[[ Dataset extract, beginning ]]

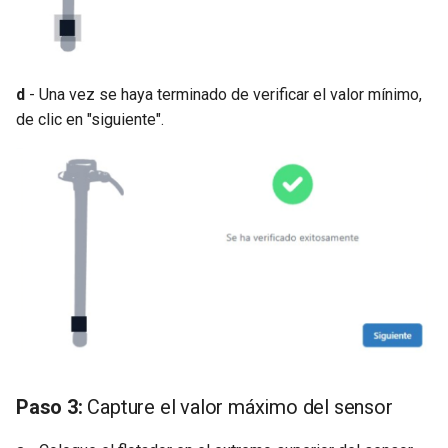
d
- Una vez se haya terminado de verificar el valor mínimo,
de clic en "siguiente".
Paso 3:
Capture el valor máximo del sensor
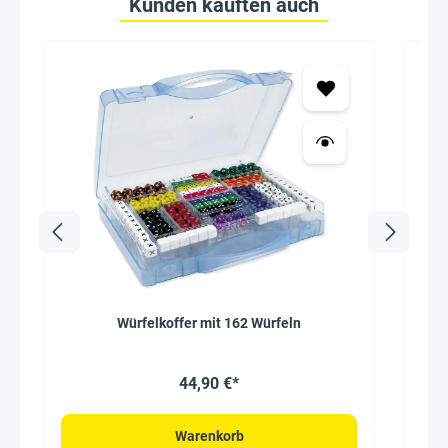
Kunden kauften auch
Würfelkoffer mit 162 Würfeln
Tim
44,90 €*
Warenkorb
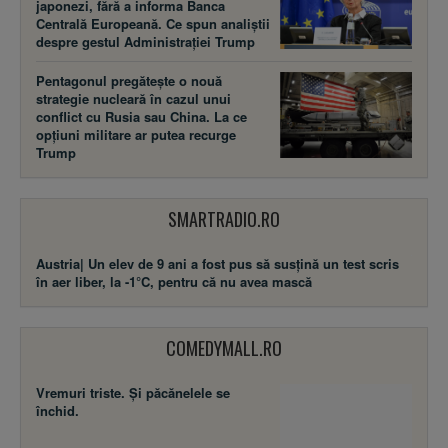
japonezi, fără a informa Banca
Centrală Europeană. Ce spun analiștii
despre gestul Administrației Trump
Pentagonul pregătește o nouă
strategie nucleară în cazul unui
conflict cu Rusia sau China. La ce
opțiuni militare ar putea recurge
Trump
SMARTRADIO.RO
Austria| Un elev de 9 ani a fost pus să susţină un test scris
în aer liber, la -1°C, pentru că nu avea mască
COMEDYMALL.RO
Vremuri triste. Şi păcănelele se
închid.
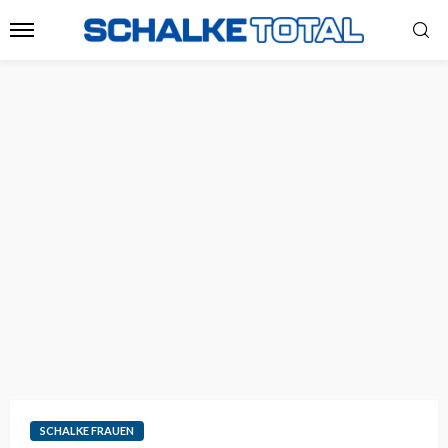
SCHALKE FRAUEN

[[ Dataset extract, end ]]

§ About this task
Pictures are to be left out, but every other part of the entries must be set down exactly.

§ Answer to this exercise
d
- Una vez se haya terminado de verificar el valor mínimo,
de clic en "siguiente".
Paso 3:
Capture el valor máximo del sensor
Kunden kauften auch
Würfelkoffer mit 162 Würfeln
Tim
44,90 €*
Warenkorb
japonezi, fără a informa Banca
Centrală Europeană. Ce spun analiștii
despre gestul Administrației Trump
Pentagonul pregătește o nouă
strategie nucleară în cazul unui
conflict cu Rusia sau China. La ce
opțiuni militare ar putea recurge
Trump
SMARTRADIO.RO
Austria| Un elev de 9 ani a fost pus să susţină un test scris
în aer liber, la -1°C, pentru că nu avea mască
COMEDYMALL.RO
Vremuri triste. Şi păcănelele se
închid.
SCHALKE FRAUEN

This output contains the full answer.